The "infinitive" is as the name implies nonfinite (but in French called "mode impersonnel"); the present participle is another nonfinite form of the verb, but it is far from being as "malleable" as the infinitive, it is quite restricted as it has right away the value of an adjective. There is the essential difference when we consider the two in real sentences : the first is in relation with other verbs, whereas the second is in relation with nouns.
The difference is then to be sought in the type of verb that introduces the action taking into account the scope those two verbal nonfinite forms have.

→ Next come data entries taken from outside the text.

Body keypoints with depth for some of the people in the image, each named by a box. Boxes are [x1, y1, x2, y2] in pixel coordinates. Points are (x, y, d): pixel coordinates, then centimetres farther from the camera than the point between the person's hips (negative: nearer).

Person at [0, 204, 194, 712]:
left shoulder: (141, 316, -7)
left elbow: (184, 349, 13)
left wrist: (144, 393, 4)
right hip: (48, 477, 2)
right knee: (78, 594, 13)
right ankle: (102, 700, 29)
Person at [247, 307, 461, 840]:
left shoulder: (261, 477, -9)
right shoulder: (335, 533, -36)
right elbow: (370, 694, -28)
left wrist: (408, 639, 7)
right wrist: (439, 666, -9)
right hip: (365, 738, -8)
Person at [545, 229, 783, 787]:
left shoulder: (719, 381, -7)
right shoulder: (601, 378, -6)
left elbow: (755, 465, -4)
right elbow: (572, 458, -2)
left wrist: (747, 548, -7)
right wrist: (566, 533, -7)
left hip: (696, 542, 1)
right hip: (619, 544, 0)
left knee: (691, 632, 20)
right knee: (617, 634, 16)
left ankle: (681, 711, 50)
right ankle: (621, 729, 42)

There is a rule that says that after verbs that express the idea of a perception you use the infinitive (ref);
verbs of perception (ref) : regarder, apercevoir , écouter, voir, sentir, entendre
However, there is an exception, you do not use the infinitive with the verb "apercevoir"; this can be verified in the ngrams for current verbs;
courir, entrer, monter, arriver, partir, venir, manger, s'en aller, passer, atterrir, jouer, chanter, tirer, travailler, voler, s'exercer, tomber
There is an exception to this usage and it is confirmed by the TLFi;
(caratères gras et italique ajoutés)
I A 2. Plus rarement. Sans effort d'attention, ni recherche
[…]
... Aimé regarda son père. Soudain, il l'aperçut vieilli.

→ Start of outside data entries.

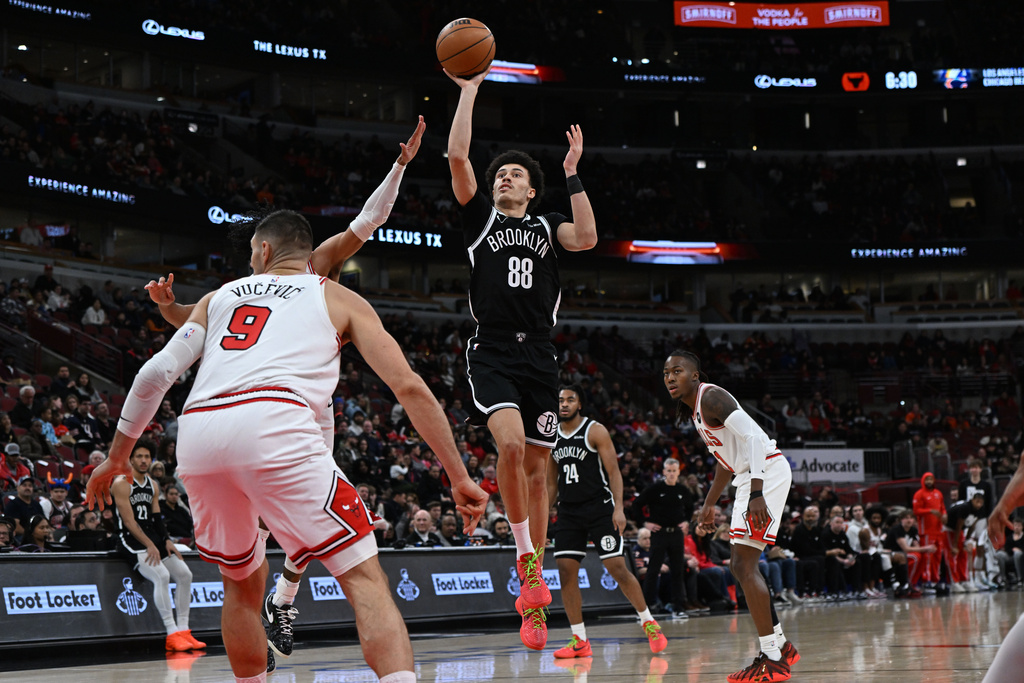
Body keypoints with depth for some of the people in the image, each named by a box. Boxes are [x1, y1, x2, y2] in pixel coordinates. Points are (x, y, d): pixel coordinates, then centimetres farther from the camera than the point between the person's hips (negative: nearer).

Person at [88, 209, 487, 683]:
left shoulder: (218, 297, 32)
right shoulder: (339, 299, 24)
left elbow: (156, 373, 21)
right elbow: (409, 388, 14)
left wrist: (116, 457, 31)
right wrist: (459, 478, 15)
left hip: (196, 435, 4)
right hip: (273, 426, -4)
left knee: (243, 581, 27)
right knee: (364, 578, -3)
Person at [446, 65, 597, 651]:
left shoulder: (546, 227, 16)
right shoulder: (480, 217, 12)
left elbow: (587, 238, -6)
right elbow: (457, 157, 0)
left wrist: (573, 176, -2)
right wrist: (470, 88, 1)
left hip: (540, 358, 2)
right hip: (492, 354, -2)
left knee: (537, 467, 3)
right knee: (511, 443, -27)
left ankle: (533, 600, 10)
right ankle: (526, 558, -10)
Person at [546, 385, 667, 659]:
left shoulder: (595, 431, -5)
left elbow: (613, 472, -9)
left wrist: (618, 508, -20)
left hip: (600, 509, -5)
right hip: (568, 511, 5)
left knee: (618, 568, -8)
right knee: (566, 571, -4)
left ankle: (648, 623, 9)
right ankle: (580, 641, 3)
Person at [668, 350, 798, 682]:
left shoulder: (710, 397, -14)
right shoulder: (695, 409, 17)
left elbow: (752, 436, -24)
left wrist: (756, 494, -32)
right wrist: (709, 505, 30)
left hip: (767, 472, -11)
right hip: (749, 478, 11)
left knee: (744, 565, -15)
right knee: (740, 566, 16)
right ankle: (781, 646, 25)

SYNT. Apercevoir tout à coup, brusquement, soudain, pour la première fois.
[…]
− Insolite. [Suivi de l'inf., p. anal. avec voir + inf.]
7. Il vénérait Verhaeren. (...) Il aimait, (...) en retrouver à tout instant les larges visions tragiques : le moulin, dont les bras, ... comme des bras de plainte, se sont tendus, et sont tombés ... Les astres qui, là-haut, semblent les feux de grands cierges, tenus en main, dont on n'aperçoit pas monter la tige immense.
[…]
Rem. Apercevoir s'oppose à regarder et à voir par l'aspect, qui dans tous ses emplois est perfectif, c'est-à-dire marque l'aboutissement qui de soi est momentané (cf. p. ex. découvrir opposé à chercher); d'où l'impossibilité de construire ce verbe avec un inf. prés. duratif (cf. supra ex. 7).
It's not at all current, only literary; there must be in the situation the verb applies to a quality of being strange ("insolite" in French), and on top of that, let's not forget that the verb must be used in a context from which we know that is dispensed no effort of attention, no effort of research. It is to be noticed that in this usage the aspect of the infinitive "monter" is not "durative" nor "ponctual" or "perfective" according to another terminology, this being so because the verb in this particular acceptation is not dynamic.
The remark "d'où l'impossibilité de construire ce verbe avec un inf. prés. duratif" confirms that you can't have a verb in the infinitive after "apercevoir".
This is why you have to use a past participle.
The idea, in other terms, is this; as I said in the introduction the two apprehensions of the action refer to the same thing, that is a certain period of time during which what the person does is called "going into something"; however the relations in the two contexts change because this action impinges upon the reader according to two different points of view and the terms used refer to the points of view and not the action: one is the action fully seen, the other is the action guessed at and merely revealed by a snapshot. In the first case it calls for "voir" and the "aspect duratif" of this verb is well suited for the infinitive as the infinitive is the most general form; in the second it calls for "apercevoir" and as the "aspect perfectif" of this verb is not compatible with the concept of something that lasts, a relation with a noun only is possible (a pronoun here, "l'"); there is then only the option of "inserting" the action through a description of what the the person (l') represented in the object is doing, and that is donne by a kind of adjective, in other words the present participle.
The explanation of the dictionary doesn't take fully into account the realities of this situation : in the case of the "verbe duratif" (voir) the action lasts (he saw him all the time he went in) and it bears upon verb and person, in the case of the "verbe perfectif" it doesn't last (he saw him while he went in, at one point of the whole time it took him to get in) and it bears upon the person only. To show and summarise the difference better, let's say that there is a recognised relation in "on voit entrer" but there is none in "on voit entrant".
Let's mention, by the way, that the very same point of view is part of the semantics of English and that should help drive the idea home; that can be seen in the following examples;
- He saw him go into the building.
- He noticed him going into the building.
(You can't say, as the ngram shows, "He noticed him go into the building.".)